Un nobiluomo e una nobildonna ai tempi di Luigi XIII
Foto: Cordon Press
Un altro motivo di povertà era riconducibile allo stile di vita fastoso, alla scarsa parsimonia nell'amministrare le proprie risorse e al gioco d'azzardo, molto comune in ambiente aristocratico.

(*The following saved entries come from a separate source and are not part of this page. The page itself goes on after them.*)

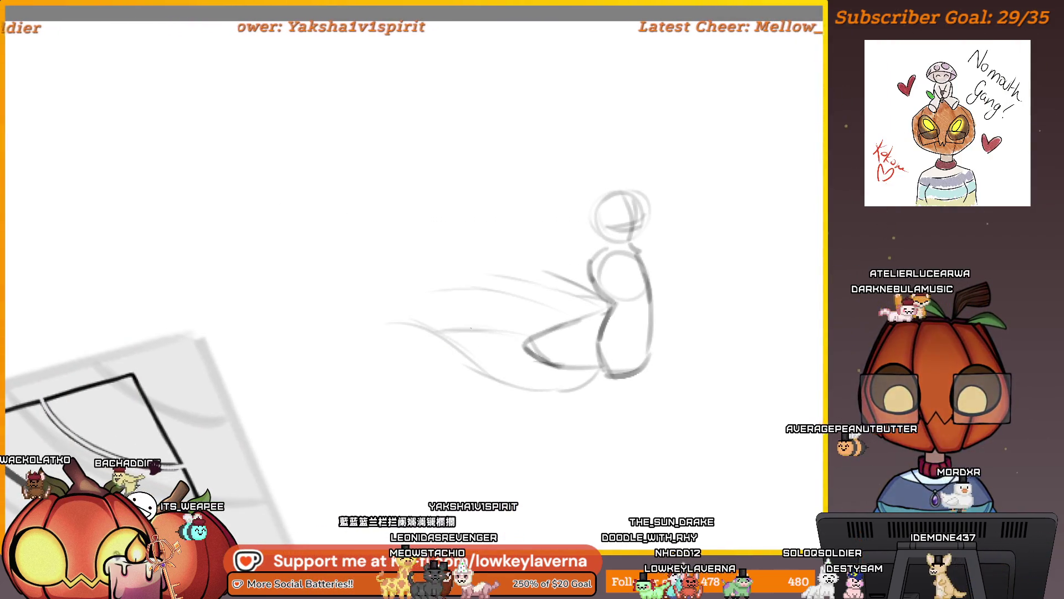
drag(585, 337, 563, 332)
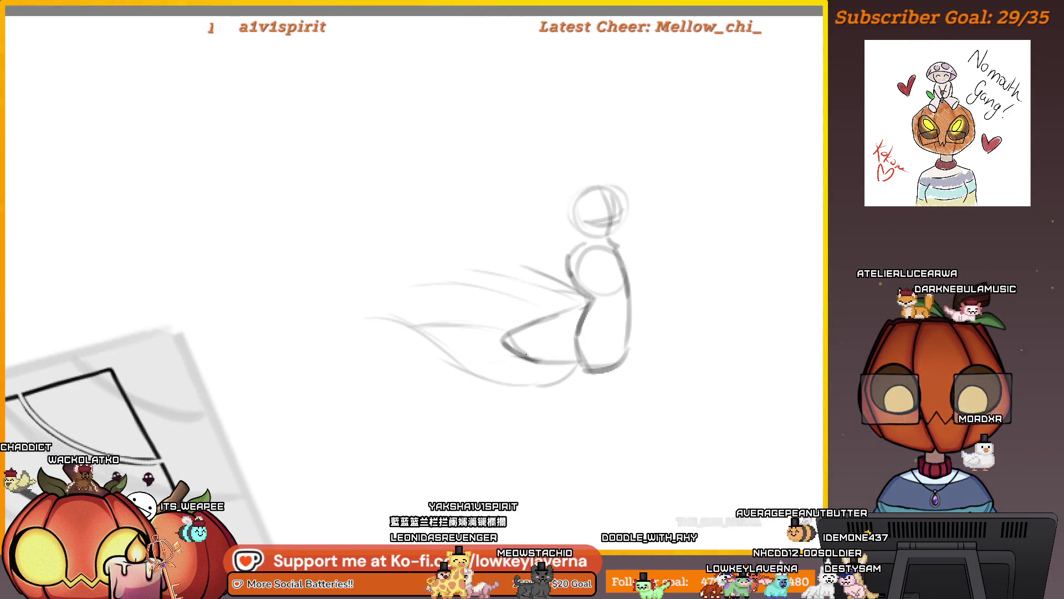
drag(574, 363, 556, 363)
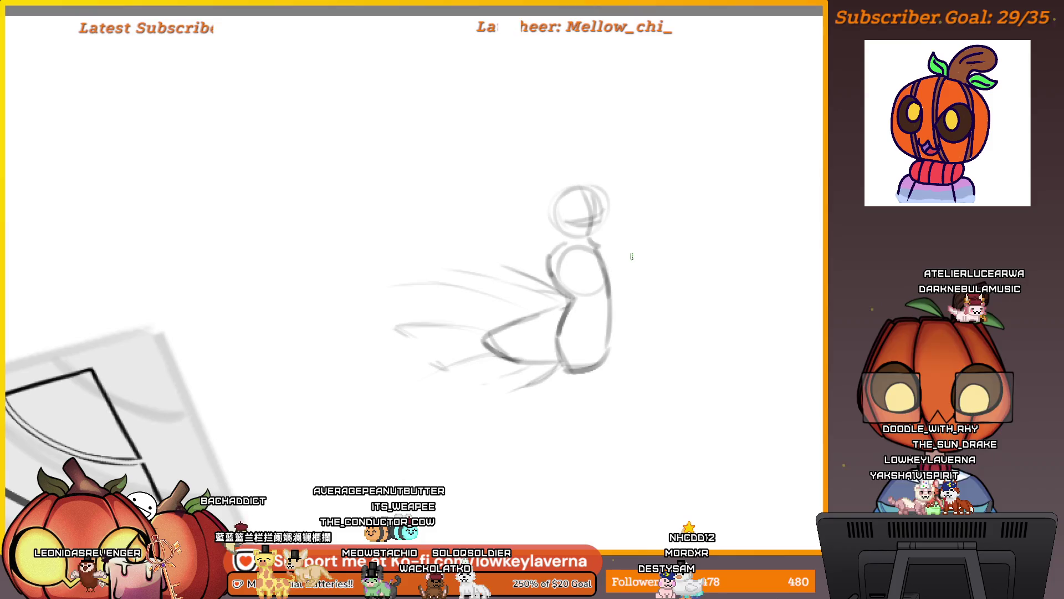
Step: Flip the canvas back to normal and draw the curved far end of the cape
key(m)
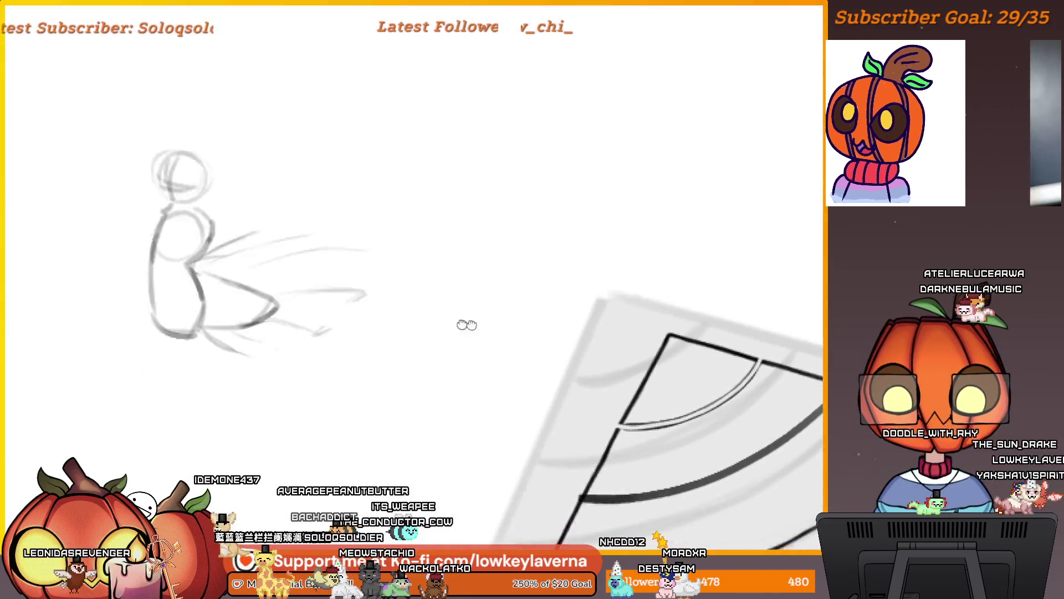
scroll(495, 264, up, 3)
scroll(494, 264, up, 2)
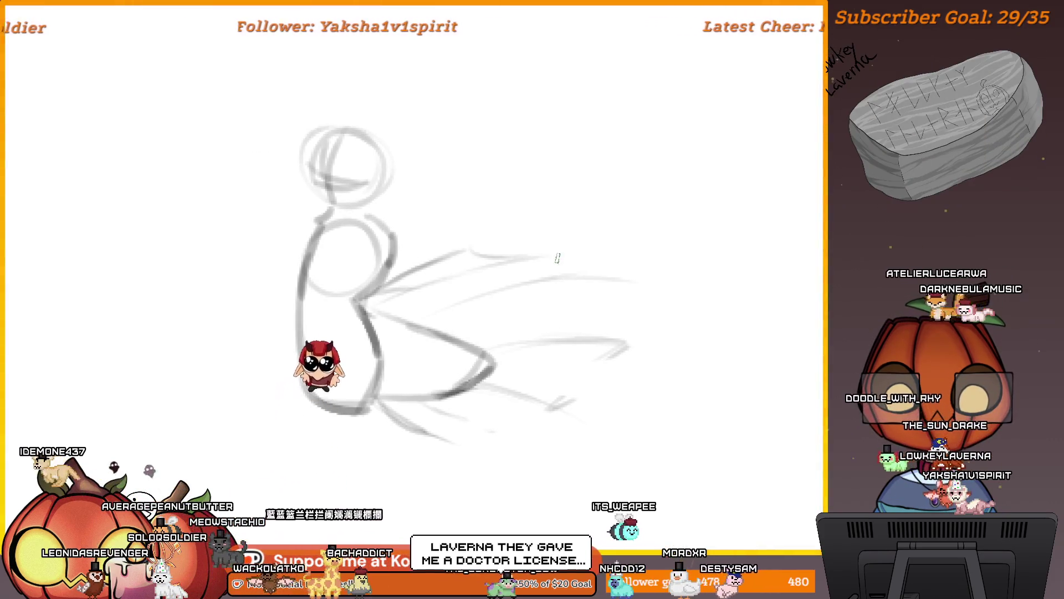
drag(546, 262, 504, 250)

Aristocratici in difficoltà
Quando per diverse ragioni un nobiluomo si trovava in difficoltà finanziarie, la struttura stessa della società ne ostacolava la ripresa: se da un lato era troppo povero per affrontare le spese necessarie a intraprendere le carriere aristocratiche, dall'altro in quanto nobile non poteva accostarsi a quelle riservate al popolo per questioni d'onore: infatti, «erano ad una condizione peggiore della plebe: perché la povertà loro non potendo aspirare alle prime cariche del patriziato, e per essere patrizi a quelle de' cittadini, erano ridotti ad umili impieghi disdegnati dagli altri nobili, o a vivere quasi di mendicità, o nel grado di clienti di chi più poteva» raccontava Aurelio Bianchi-Giovini nella biografia di Paolo Sarpi, frate e teologo veneziano vissuto fra il XVI e il XVII secolo. A correre in soccorso dei nobili decaduti erano spesso i loro stessi pari, i quali a livello privato sovvenzionavano chi si era immiserito, allo scopo di mantenere la compattezza del ceto e impedire proteste a livello politico che avrebbero sovvertito lo status quo.
I nobili per i nobili
Ad alleggerire i problemi dell'aristocrazia decaduta erano dunque gli stessi nobili, che in forma privata o attraverso la fondazione di opere pie destinate a soccorrere i pari di ceto e contando sulla massima discrezione avevano creato un sistema di rete sociale destinato ad accumulare grandi fortune.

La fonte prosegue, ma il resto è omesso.